Data supplied
━━━━━━━━

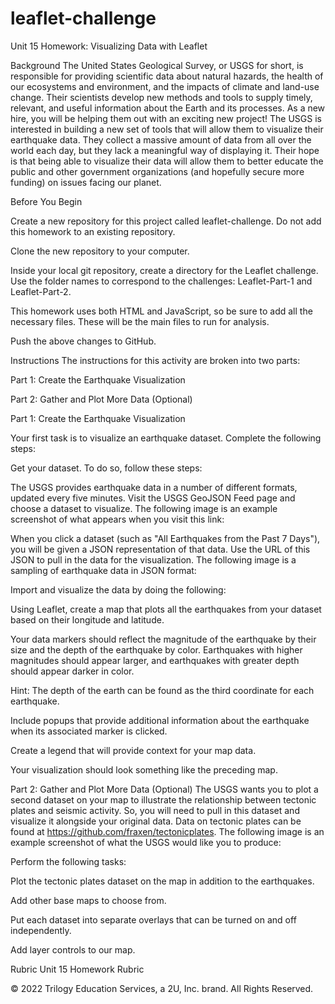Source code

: # leaflet-challenge

Unit 15 Homework: Visualizing Data with Leaflet

Background
The United States Geological Survey, or USGS for short, is responsible for providing scientific data about natural hazards, the health of our ecosystems and environment, and the impacts of climate and land-use change. Their scientists develop new methods and tools to supply timely, relevant, and useful information about the Earth and its processes. As a new hire, you will be helping them out with an exciting new project!
The USGS is interested in building a new set of tools that will allow them to visualize their earthquake data. They collect a massive amount of data from all over the world each day, but they lack a meaningful way of displaying it. Their hope is that being able to visualize their data will allow them to better educate the public and other government organizations (and hopefully secure more funding) on issues facing our planet.

Before You Begin


Create a new repository for this project called leaflet-challenge. Do not add this homework to an existing repository.


Clone the new repository to your computer.


Inside your local git repository, create a directory for the Leaflet challenge. Use the folder names to correspond to the challenges: Leaflet-Part-1 and Leaflet-Part-2.


This homework uses both HTML and JavaScript, so be sure to add all the necessary files. These will be the main files to run for analysis.


Push the above changes to GitHub.



Instructions
The instructions for this activity are broken into two parts:


Part 1: Create the Earthquake Visualization


Part 2: Gather and Plot More Data (Optional)



Part 1: Create the Earthquake Visualization

Your first task is to visualize an earthquake dataset. Complete the following steps:


Get your dataset. To do so, follow these steps:

The USGS provides earthquake data in a number of different formats, updated every five minutes. Visit the USGS GeoJSON Feed page and choose a dataset to visualize. The following image is an example screenshot of what appears when you visit this link:



When you click a dataset (such as "All Earthquakes from the Past 7 Days"), you will be given a JSON representation of that data. Use the URL of this JSON to pull in the data for the visualization. The following image is a sampling of earthquake data in JSON format:




Import and visualize the data by doing the following:


Using Leaflet, create a map that plots all the earthquakes from your dataset based on their longitude and latitude.


Your data markers should reflect the magnitude of the earthquake by their size and the depth of the earthquake by color. Earthquakes with higher magnitudes should appear larger, and earthquakes with greater depth should appear darker in color.


Hint: The depth of the earth can be found as the third coordinate for each earthquake.




Include popups that provide additional information about the earthquake when its associated marker is clicked.


Create a legend that will provide context for your map data.


Your visualization should look something like the preceding map.






Part 2: Gather and Plot More Data (Optional)
The USGS wants you to plot a second dataset on your map to illustrate the relationship between tectonic plates and seismic activity. So, you will need to pull in this dataset and visualize it alongside your original data. Data on tectonic plates can be found at https://github.com/fraxen/tectonicplates.
The following image is an example screenshot of what the USGS would like you to produce:

Perform the following tasks:


Plot the tectonic plates dataset on the map in addition to the earthquakes.


Add other base maps to choose from.


Put each dataset into separate overlays that can be turned on and off independently.


Add layer controls to our map.



Rubric
Unit 15 Homework Rubric

© 2022 Trilogy Education Services, a 2U, Inc. brand. All Rights Reserved.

━━━━━━━━

Each line in the records above should be reproduced exactly; images are not copied.

Answer box
Source code

: # leaflet-challenge

Unit 15 Homework: Visualizing Data with Leaflet

Background
The United States Geological Survey, or USGS for short, is responsible for providing scientific data about natural hazards, the health of our ecosystems and environment, and the impacts of climate and land-use change. Their scientists develop new methods and tools to supply timely, relevant, and useful information about the Earth and its processes. As a new hire, you will be helping them out with an exciting new project!
The USGS is interested in building a new set of tools that will allow them to visualize their earthquake data. They collect a massive amount of data from all over the world each day, but they lack a meaningful way of displaying it. Their hope is that being able to visualize their data will allow them to better educate the public and other government organizations (and hopefully secure more funding) on issues facing our planet.

Before You Begin


Create a new repository for this project called leaflet-challenge. Do not add this homework to an existing repository.


Clone the new repository to your computer.


Inside your local git repository, create a directory for the Leaflet challenge. Use the folder names to correspond to the challenges: Leaflet-Part-1 and Leaflet-Part-2.


This homework uses both HTML and JavaScript, so be sure to add all the necessary files. These will be the main files to run for analysis.


Push the above changes to GitHub.



Instructions
The instructions for this activity are broken into two parts:


Part 1: Create the Earthquake Visualization


Part 2: Gather and Plot More Data (Optional)



Part 1: Create the Earthquake Visualization

Your first task is to visualize an earthquake dataset. Complete the following steps:


Get your dataset. To do so, follow these steps:

The USGS provides earthquake data in a number of different formats, updated every five minutes. Visit the USGS GeoJSON Feed page and choose a dataset to visualize. The following image is an example screenshot of what appears when you visit this link:



When you click a dataset (such as "All Earthquakes from the Past 7 Days"), you will be given a JSON representation of that data. Use the URL of this JSON to pull in the data for the visualization. The following image is a sampling of earthquake data in JSON format:




Import and visualize the data by doing the following:


Using Leaflet, create a map that plots all the earthquakes from your dataset based on their longitude and latitude.


Your data markers should reflect the magnitude of the earthquake by their size and the depth of the earthquake by color. Earthquakes with higher magnitudes should appear larger, and earthquakes with greater depth should appear darker in color.


Hint: The depth of the earth can be found as the third coordinate for each earthquake.




Include popups that provide additional information about the earthquake when its associated marker is clicked.


Create a legend that will provide context for your map data.


Your visualization should look something like the preceding map.






Part 2: Gather and Plot More Data (Optional)
The USGS wants you to plot a second dataset on your map to illustrate the relationship between tectonic plates and seismic activity. So, you will need to pull in this dataset and visualize it alongside your original data. Data on tectonic plates can be found at https://github.com/fraxen/tectonicplates.
The following image is an example screenshot of what the USGS would like you to produce:

Perform the following tasks:


Plot the tectonic plates dataset on the map in addition to the earthquakes.


Add other base maps to choose from.


Put each dataset into separate overlays that can be turned on and off independently.


Add layer controls to our map.



Rubric
Unit 15 Homework Rubric

© 2022 Trilogy Education Services, a 2U, Inc. brand. All Rights Reserved.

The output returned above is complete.